Last year when I was working around neural networks I was thinking around what are the consequences if we remove the condition of a neural network requiring the non-linear component. Couldn’t a neural network simply be a linear component followed by a linear component?

To understand what in the world I’m talking about, it is realising that instead of framing neural networks using the idea of neurons and the brain you can instead frame it as a linear and non-linear component.

For each layer in a neural network it has:

  1. The weights which we estimate. This component is considered to be linear as it is computed via dot product.
  2. Non-linear activation function, which is used to transform the output of the weights as inputs to the next layer.

Without the non-linear component, a neural network is only able to estimate linear models, as it would simply be multiple dot products of weight matrices.

On Feature Learning for Natural Language Processing

Perhaps this was a stupid thought which I didn’t think through clearly, but one question which I had in my mind was simply, is there “one NLP algorithm to rule them all”. The answer unsurprisingly “no”.

As a simple example is if we create binary classifier based on the presence on a bunch of words; then anything besides a binary representation would have an inferior representation.

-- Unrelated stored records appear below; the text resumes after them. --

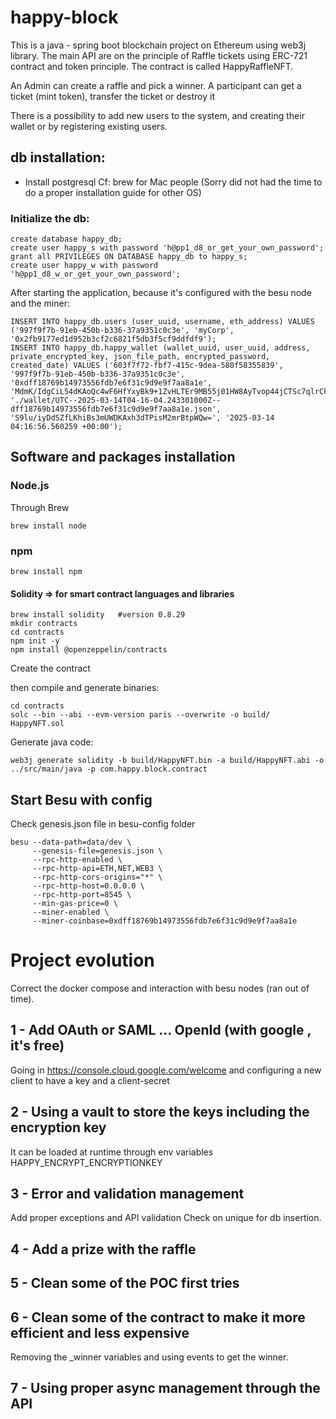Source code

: # happy-block

This is a java - spring boot blockchain project on Ethereum using web3j library.
The main API are on the principle of Raffle tickets using ERC-721 contract and token principle. The contract is called HappyRaffleNFT.

An Admin can create a raffle and pick a winner.
A participant can get a ticket (mint token), transfer the ticket or destroy it

There is a possibility to add new users to the system, and creating their wallet or by registering existing users.

## db installation: 

* Install postgresql
Cf: brew for Mac people (Sorry did not had the time to do a proper installation guide for other OS)

### Initialize the db:
```
create database happy_db;
create user happy_s with password 'h@pp1_d8_or_get_your_own_password';
grant all PRIVILEGES ON DATABASE happy_db to happy_s;
create user happy_w with password 'h@pp1_d8_w_or_get_your_own_password';
```

After starting the application, because it's configured with the besu node and the miner:
```
INSERT INTO happy_db.users (user_uuid, username, eth_address) VALUES ('997f9f7b-91eb-450b-b336-37a9351c0c3e', 'myCorp', '0x2fb9177ed1d952b3cf2c6821f5db3f5cf9ddfdf9');
INSERT INTO happy_db.happy_wallet (wallet_uuid, user_uuid, address, private_encrypted_key, json_file_path, encrypted_password, created_date) VALUES ('603f7f72-fbf7-415c-9dea-580f58355839', '997f9f7b-91eb-450b-b336-37a9351c0c3e', '0xdff18769b14973556fdb7e6f31c9d9e9f7aa8a1e', 'MdmK/IdgCiL54dKAoQc4wF6HfYxyBk9+1ZvHLTEr9MB55j01HW8AyTvop44jCTSc7qlrCkoTYqGHG/KjNL5zS2MeLVXM02RR104QQglHxtc=', './wallet/UTC--2025-03-14T04-16-04.243301000Z--dff18769b14973556fdb7e6f31c9d9e9f7aa8a1e.json', 'S9lu/iyDdSZfLKhiBs3mUWDKAxh3dTPisM2mrBtpWQw=', '2025-03-14 04:16:56.560259 +00:00');

```

## Software and packages installation

### Node.js
Through Brew
```
brew install node
```

### npm
```
brew install npm
```

#### Solidity => for smart contract languages and libraries

```
brew install solidity   #version 0.8.29
mkdir contracts
cd contracts
npm init -y
npm install @openzeppelin/contracts
```

Create the contract

then compile and generate binaries:
```
cd contracts
solc --bin --abi --evm-version paris --overwrite -o build/ HappyNFT.sol       
```

Generate java code:
```
web3j generate solidity -b build/HappyNFT.bin -a build/HappyNFT.abi -o ../src/main/java -p com.happy.block.contract
``` 


## Start Besu with config

Check genesis.json file in besu-config folder

```
besu --data-path=data/dev \
     --genesis-file=genesis.json \
     --rpc-http-enabled \
     --rpc-http-api=ETH,NET,WEB3 \
     --rpc-http-cors-origins="*" \
     --rpc-http-host=0.0.0.0 \
     --rpc-http-port=8545 \
     --min-gas-price=0 \
     --miner-enabled \
     --miner-coinbase=0xdff18769b14973556fdb7e6f31c9d9e9f7aa8a1e

```

# Project evolution

Correct the docker compose and interaction with besu nodes (ran out of time). 

## 1 - Add OAuth or SAML ... OpenId (with google , it's free)
Going in https://console.cloud.google.com/welcome and configuring a new client to have a key and a client-secret

## 2 - Using a vault to store the keys including the encryption key
It can be loaded at runtime through env variables 
HAPPY_ENCRYPT_ENCRYPTIONKEY 

## 3 - Error and validation management
Add proper exceptions and API validation
Check on unique for db insertion. 

## 4 - Add a prize with the raffle

## 5 - Clean some of the POC first tries

## 6 - Clean some of the contract to make it more efficient and less expensive
Removing the _winner variables and using events to get the winner.

## 7 - Using proper async management through the API






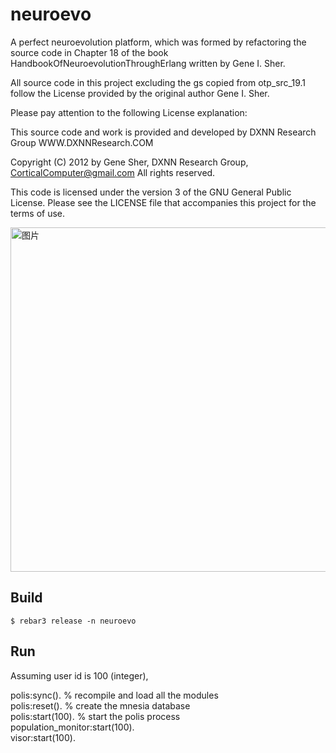 neuroevo
=====

A perfect neuroevolution platform, which was formed by refactoring the source code in Chapter 18 of
the book HandbookOfNeuroevolutionThroughErlang written by Gene I. Sher.

All source code in this project excluding the gs copied from otp_src_19.1 follow
the License provided by the original author Gene I. Sher.

Please pay attention to the following License explanation:

This source code and work is provided and developed by DXNN Research Group WWW.DXNNResearch.COM

Copyright (C) 2012 by Gene Sher, DXNN Research Group, CorticalComputer@gmail.com
All rights reserved.

This code is licensed under the version 3 of the GNU General Public License.
Please see the LICENSE file that accompanies this project for the terms of use.

<img width="551" alt="图片" src="https://user-images.githubusercontent.com/3211537/177258025-85d261a2-7ee6-4ed4-88a2-21f570d93d99.png">

Build
-----

    $ rebar3 release -n neuroevo

Run
-----

Assuming user id is 100 (integer),

polis:sync(). % recompile and load all the modules  
polis:reset(). % create the mnesia database  
polis:start(100). % start the polis process  
population_monitor:start(100).  
visor:start(100).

This demonstrates that in text mining there is “no free lunch” (which can be seen of course in the no free lunch theorem).

The consequence of this is to consider encodings which take into account different representation of words. For example a “feature rich encoding” can be constructed through:

  • TFIDF
  • POS tagging with TFIDF
  • NER tagging with TFIDF
  • word2vec

It may not out perform a particular representation, but its average performance is likely to be “good enough”.

The consequence of all this is that we shouldn’t strive to chase the “best” representation of our text data, but rather we should always use multiple representation, and combine them in an ensemble base method.